Exercise input —
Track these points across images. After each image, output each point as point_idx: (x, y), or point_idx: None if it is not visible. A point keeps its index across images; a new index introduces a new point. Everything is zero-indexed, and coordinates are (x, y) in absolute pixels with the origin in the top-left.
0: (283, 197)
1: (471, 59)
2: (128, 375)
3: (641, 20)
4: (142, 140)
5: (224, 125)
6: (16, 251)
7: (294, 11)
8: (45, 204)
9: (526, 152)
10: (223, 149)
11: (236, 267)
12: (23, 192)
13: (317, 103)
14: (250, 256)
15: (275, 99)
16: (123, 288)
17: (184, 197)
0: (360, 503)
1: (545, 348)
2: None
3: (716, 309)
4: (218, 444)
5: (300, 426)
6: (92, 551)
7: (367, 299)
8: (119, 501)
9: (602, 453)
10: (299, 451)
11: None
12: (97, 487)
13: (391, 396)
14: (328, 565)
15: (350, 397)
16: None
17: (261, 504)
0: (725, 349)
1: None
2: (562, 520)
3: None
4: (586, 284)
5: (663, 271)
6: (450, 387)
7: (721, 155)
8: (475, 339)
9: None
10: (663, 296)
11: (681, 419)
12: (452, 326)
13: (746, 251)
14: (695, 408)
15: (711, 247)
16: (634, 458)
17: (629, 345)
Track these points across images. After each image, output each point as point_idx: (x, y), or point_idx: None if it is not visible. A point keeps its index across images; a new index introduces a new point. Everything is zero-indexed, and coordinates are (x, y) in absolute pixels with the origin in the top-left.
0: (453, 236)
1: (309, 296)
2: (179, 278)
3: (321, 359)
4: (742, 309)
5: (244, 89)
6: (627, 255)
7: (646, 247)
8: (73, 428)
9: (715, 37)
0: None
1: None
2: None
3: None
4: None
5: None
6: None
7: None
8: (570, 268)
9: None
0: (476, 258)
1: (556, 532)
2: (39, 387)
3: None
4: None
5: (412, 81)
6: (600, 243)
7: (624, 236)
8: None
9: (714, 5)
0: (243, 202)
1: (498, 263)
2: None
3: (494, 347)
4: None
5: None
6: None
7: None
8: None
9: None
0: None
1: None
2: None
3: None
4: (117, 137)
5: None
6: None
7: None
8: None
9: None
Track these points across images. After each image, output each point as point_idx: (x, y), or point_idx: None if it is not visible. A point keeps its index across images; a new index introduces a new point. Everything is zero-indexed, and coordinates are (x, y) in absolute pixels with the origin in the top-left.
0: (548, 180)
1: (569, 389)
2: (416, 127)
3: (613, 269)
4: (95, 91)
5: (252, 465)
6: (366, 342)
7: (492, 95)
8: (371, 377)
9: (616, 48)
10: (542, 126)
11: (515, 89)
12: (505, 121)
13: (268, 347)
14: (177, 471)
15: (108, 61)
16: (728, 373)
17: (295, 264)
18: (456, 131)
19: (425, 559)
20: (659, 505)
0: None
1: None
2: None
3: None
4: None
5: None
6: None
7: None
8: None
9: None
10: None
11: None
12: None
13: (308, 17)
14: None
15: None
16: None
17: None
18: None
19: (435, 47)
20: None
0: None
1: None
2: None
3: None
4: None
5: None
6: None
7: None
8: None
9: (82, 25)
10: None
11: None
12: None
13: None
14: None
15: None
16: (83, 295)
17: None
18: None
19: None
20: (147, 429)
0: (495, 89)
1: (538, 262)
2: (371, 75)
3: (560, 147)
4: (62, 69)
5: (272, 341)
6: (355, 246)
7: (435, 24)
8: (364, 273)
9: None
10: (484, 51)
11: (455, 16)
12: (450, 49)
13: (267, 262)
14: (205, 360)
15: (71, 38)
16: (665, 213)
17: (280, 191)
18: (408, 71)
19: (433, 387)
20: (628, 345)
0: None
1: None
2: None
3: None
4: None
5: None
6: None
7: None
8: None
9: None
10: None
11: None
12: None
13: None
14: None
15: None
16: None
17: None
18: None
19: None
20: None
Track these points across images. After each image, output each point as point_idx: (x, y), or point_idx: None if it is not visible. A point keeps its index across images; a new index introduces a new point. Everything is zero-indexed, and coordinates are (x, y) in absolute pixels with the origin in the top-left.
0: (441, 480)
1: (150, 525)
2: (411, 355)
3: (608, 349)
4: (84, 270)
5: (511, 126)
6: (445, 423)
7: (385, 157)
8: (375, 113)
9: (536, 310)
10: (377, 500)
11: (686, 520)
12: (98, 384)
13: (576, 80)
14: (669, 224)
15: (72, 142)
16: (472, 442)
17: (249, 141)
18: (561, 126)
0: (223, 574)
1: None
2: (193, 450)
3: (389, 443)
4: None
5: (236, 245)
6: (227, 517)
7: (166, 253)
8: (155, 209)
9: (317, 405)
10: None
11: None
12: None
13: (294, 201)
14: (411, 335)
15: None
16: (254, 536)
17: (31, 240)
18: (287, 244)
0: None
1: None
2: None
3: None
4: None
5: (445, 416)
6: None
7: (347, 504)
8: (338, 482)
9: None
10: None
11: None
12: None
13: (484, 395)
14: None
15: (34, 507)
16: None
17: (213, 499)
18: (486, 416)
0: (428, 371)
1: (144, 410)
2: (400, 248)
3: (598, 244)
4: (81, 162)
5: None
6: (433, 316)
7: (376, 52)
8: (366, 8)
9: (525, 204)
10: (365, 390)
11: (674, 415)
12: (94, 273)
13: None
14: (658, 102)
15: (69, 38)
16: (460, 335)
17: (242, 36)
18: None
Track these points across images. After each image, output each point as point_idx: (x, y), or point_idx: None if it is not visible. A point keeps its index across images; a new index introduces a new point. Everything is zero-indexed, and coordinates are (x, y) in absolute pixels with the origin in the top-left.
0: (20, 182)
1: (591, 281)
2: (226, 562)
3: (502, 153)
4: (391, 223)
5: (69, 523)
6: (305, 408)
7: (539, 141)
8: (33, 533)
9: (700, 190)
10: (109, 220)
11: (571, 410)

Short exercise —
Copy the listing word for word, beginning with its first line and ending with the line that contains "6: (16, 251)", with that line included.

Exercise result —
Track these points across images. After each image, output each point as point_idx: (x, y), or point_idx: None if it is not visible. A point keeps its index across images; a new index introduces a new point. Everything is zero-indexed, and coordinates are (x, y) in absolute pixels with the origin in the top-left.
0: (283, 197)
1: (471, 59)
2: (128, 375)
3: (641, 20)
4: (142, 140)
5: (224, 125)
6: (16, 251)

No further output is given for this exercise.